[[ EXTRACTED RECORDS open ]]

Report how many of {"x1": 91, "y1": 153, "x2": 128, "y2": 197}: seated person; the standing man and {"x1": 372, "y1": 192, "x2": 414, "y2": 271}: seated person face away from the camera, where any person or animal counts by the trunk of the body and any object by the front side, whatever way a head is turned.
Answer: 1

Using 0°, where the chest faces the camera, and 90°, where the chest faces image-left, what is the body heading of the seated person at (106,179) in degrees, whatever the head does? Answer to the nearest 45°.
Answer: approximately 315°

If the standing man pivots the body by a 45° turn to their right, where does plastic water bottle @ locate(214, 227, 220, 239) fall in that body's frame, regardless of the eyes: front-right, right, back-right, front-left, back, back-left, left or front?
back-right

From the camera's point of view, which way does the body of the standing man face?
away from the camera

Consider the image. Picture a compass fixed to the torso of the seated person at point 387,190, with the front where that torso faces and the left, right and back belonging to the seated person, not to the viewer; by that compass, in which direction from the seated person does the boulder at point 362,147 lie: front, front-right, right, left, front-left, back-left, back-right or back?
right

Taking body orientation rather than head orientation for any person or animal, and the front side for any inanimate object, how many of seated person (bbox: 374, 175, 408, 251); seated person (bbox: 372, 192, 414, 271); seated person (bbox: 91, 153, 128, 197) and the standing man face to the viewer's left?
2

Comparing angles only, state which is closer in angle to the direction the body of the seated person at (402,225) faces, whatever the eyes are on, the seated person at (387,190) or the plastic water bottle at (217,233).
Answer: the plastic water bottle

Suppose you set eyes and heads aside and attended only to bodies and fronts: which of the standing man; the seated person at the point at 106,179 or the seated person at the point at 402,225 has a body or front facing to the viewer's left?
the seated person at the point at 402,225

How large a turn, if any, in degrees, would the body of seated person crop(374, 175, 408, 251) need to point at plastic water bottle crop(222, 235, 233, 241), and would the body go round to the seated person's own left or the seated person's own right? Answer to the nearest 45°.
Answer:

[[ EXTRACTED RECORDS closed ]]

● **EXERCISE DIRECTIONS**: Render as a JSON list of strings the lines starting with the line that contains "How large a" and going on through the end of the items, one string per line, with blank lines left out.

● **TASK OUTPUT**:
[
  "How large a turn, if any, in degrees, would the body of seated person crop(374, 175, 408, 251) need to point at plastic water bottle crop(222, 235, 233, 241), and would the body go round to the seated person's own left or the seated person's own right? Answer to the nearest 45°.",
  "Answer:"
]